Source data —
[Start of Attachment]
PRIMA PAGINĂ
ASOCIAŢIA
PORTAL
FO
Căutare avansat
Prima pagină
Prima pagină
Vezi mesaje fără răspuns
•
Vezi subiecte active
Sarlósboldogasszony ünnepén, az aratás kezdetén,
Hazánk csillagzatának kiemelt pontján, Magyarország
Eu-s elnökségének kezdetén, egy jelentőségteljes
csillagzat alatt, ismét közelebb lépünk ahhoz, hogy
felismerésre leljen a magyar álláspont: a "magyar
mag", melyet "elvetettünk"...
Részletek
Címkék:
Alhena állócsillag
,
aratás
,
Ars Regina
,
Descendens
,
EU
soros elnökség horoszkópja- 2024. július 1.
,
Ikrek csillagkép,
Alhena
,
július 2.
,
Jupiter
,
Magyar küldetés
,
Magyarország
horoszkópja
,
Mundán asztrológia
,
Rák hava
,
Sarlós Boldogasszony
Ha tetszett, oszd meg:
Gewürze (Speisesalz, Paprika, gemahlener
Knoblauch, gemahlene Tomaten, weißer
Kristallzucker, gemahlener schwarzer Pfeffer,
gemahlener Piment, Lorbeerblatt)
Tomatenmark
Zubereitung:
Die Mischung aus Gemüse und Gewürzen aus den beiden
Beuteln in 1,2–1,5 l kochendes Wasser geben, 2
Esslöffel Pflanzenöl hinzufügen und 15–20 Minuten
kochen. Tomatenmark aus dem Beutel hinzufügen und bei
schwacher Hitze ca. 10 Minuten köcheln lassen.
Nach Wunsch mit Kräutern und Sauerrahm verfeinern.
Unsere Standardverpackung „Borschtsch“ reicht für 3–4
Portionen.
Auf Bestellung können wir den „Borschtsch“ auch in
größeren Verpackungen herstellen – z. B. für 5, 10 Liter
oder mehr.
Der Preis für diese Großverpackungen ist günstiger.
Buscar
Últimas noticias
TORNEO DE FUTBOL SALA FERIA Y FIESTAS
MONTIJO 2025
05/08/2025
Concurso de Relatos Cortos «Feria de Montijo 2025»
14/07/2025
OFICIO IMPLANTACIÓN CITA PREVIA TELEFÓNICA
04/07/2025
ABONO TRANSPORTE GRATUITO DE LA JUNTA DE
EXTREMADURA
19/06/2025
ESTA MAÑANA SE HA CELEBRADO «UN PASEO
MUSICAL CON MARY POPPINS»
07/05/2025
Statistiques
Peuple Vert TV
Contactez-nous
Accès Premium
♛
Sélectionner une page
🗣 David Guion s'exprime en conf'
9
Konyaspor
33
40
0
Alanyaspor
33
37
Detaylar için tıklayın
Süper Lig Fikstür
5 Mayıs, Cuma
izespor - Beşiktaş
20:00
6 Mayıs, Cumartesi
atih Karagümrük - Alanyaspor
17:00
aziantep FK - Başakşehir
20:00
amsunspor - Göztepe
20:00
[End of Attachment]
WHAT THE TASK REQUIRES —
Reproduce every line of the source data, swapping each occurrence of "Tomatenmark" for "Tomatenpüree" and leaving all other text unchanged.

TASK OUTPUT —
PRIMA PAGINĂ
ASOCIAŢIA
PORTAL
FO
Căutare avansat
Prima pagină
Prima pagină
Vezi mesaje fără răspuns
•
Vezi subiecte active
Sarlósboldogasszony ünnepén, az aratás kezdetén,
Hazánk csillagzatának kiemelt pontján, Magyarország
Eu-s elnökségének kezdetén, egy jelentőségteljes
csillagzat alatt, ismét közelebb lépünk ahhoz, hogy
felismerésre leljen a magyar álláspont: a "magyar
mag", melyet "elvetettünk"...
Részletek
Címkék:
Alhena állócsillag
,
aratás
,
Ars Regina
,
Descendens
,
EU
soros elnökség horoszkópja- 2024. július 1.
,
Ikrek csillagkép,
Alhena
,
július 2.
,
Jupiter
,
Magyar küldetés
,
Magyarország
horoszkópja
,
Mundán asztrológia
,
Rák hava
,
Sarlós Boldogasszony
Ha tetszett, oszd meg:
Gewürze (Speisesalz, Paprika, gemahlener
Knoblauch, gemahlene Tomaten, weißer
Kristallzucker, gemahlener schwarzer Pfeffer,
gemahlener Piment, Lorbeerblatt)
Tomatenpüree
Zubereitung:
Die Mischung aus Gemüse und Gewürzen aus den beiden
Beuteln in 1,2–1,5 l kochendes Wasser geben, 2
Esslöffel Pflanzenöl hinzufügen und 15–20 Minuten
kochen. Tomatenpüree aus dem Beutel hinzufügen und bei
schwacher Hitze ca. 10 Minuten köcheln lassen.
Nach Wunsch mit Kräutern und Sauerrahm verfeinern.
Unsere Standardverpackung „Borschtsch“ reicht für 3–4
Portionen.
Auf Bestellung können wir den „Borschtsch“ auch in
größeren Verpackungen herstellen – z. B. für 5, 10 Liter
oder mehr.
Der Preis für diese Großverpackungen ist günstiger.
Buscar
Últimas noticias
TORNEO DE FUTBOL SALA FERIA Y FIESTAS
MONTIJO 2025
05/08/2025
Concurso de Relatos Cortos «Feria de Montijo 2025»
14/07/2025
OFICIO IMPLANTACIÓN CITA PREVIA TELEFÓNICA
04/07/2025
ABONO TRANSPORTE GRATUITO DE LA JUNTA DE
EXTREMADURA
19/06/2025
ESTA MAÑANA SE HA CELEBRADO «UN PASEO
MUSICAL CON MARY POPPINS»
07/05/2025
Statistiques
Peuple Vert TV
Contactez-nous
Accès Premium
♛
Sélectionner une page
🗣 David Guion s'exprime en conf'
9
Konyaspor
33
40
0
Alanyaspor
33
37
Detaylar için tıklayın
Süper Lig Fikstür
5 Mayıs, Cuma
izespor - Beşiktaş
20:00
6 Mayıs, Cumartesi
atih Karagümrük - Alanyaspor
17:00
aziantep FK - Başakşehir
20:00
amsunspor - Göztepe
20:00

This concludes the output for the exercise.